* Brief 1 *
List every range of numbers given in the forum thread below, along with what each range refers to.
* Brief 2 *
In the forum thread below, what delay is suggested for the overclock profile when the rig restarts?

* Passage provided *
··········

My conclusion is to try to find the cards that’s causing the issue and set the Mem OC low, probably 900-1300. Then if its working and not restarting or giving you errors in miner terminal, try to flash its original BIOS and see if that works. If it doesn’t, it probably just means its one of the defect or bad cards like mine. Set it to low Mem rate and call it a day.

Add:

One other tip I got from my friend is to do a power shutoff and reboot with no OC settings. Let it run for 10-20miutes with no issues, then apply OC settings in one go and see if that works. Set a Delay for the OC profile, so next time your rig restarts, it will have 30-60s of delay before applying OC settings

Hope this will help someone, please report back here if it works.

Hey how did it go? I am following you. Mine was doing well the other day around 100mhs but maybe the temperature outside it got hot even though in basement.

I have had to just manage the overclock settings to keep it stable. Each card has its own limits and it takes time.

··········

* Dataset content *
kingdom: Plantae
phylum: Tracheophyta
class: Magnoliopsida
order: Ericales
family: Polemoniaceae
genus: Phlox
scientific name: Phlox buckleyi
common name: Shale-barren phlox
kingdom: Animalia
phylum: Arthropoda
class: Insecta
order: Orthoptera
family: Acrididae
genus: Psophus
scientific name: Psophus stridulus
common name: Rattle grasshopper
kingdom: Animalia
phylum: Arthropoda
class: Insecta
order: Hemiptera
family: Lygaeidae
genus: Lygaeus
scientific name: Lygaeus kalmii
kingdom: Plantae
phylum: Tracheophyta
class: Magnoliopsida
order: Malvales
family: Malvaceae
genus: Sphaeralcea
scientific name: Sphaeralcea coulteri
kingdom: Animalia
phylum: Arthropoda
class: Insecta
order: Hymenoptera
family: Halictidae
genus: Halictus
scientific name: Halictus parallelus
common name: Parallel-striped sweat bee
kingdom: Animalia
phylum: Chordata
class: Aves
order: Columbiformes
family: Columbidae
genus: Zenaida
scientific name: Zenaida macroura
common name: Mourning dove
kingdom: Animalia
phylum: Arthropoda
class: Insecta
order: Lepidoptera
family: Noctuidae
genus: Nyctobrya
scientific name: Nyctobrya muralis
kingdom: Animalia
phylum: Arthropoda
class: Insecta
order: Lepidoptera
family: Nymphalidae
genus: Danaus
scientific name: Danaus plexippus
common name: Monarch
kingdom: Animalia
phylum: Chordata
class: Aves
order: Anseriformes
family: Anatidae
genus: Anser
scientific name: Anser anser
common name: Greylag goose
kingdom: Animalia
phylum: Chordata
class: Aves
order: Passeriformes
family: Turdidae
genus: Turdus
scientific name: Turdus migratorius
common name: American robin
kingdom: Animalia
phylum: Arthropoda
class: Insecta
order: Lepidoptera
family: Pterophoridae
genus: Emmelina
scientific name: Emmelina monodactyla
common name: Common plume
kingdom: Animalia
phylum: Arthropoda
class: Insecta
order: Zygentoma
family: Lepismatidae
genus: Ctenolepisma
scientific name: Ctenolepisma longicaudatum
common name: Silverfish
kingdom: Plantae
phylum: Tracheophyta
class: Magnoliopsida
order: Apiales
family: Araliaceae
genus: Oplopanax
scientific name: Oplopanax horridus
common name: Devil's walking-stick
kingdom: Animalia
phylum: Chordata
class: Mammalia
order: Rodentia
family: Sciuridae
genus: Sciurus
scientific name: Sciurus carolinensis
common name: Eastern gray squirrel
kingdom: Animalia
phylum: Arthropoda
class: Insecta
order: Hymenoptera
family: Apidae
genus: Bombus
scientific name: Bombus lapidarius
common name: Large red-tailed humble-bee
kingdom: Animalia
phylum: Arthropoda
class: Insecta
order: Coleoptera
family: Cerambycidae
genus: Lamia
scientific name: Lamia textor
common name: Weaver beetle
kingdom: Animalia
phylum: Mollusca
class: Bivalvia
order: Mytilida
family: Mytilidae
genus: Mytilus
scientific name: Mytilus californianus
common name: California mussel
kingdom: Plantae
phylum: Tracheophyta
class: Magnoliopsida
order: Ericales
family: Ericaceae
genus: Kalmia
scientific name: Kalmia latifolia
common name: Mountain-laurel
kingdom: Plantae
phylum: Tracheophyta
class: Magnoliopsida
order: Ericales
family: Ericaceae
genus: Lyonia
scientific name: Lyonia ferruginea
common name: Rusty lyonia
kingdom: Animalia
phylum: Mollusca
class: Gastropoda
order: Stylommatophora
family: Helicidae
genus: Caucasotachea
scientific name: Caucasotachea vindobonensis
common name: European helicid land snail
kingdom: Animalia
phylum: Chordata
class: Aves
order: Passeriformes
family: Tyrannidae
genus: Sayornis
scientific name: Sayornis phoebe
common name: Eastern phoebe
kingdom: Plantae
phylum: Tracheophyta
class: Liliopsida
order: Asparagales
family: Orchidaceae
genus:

··········

* Full response 1 *
- 900-1300: the low memory overclock setting for the cards causing the issue
- 10-20 minutes: how long to let the rig run with no overclock settings before applying them
- 30-60 seconds: the delay before overclock settings are applied after the rig restarts

* Full response 2 *
30-60 seconds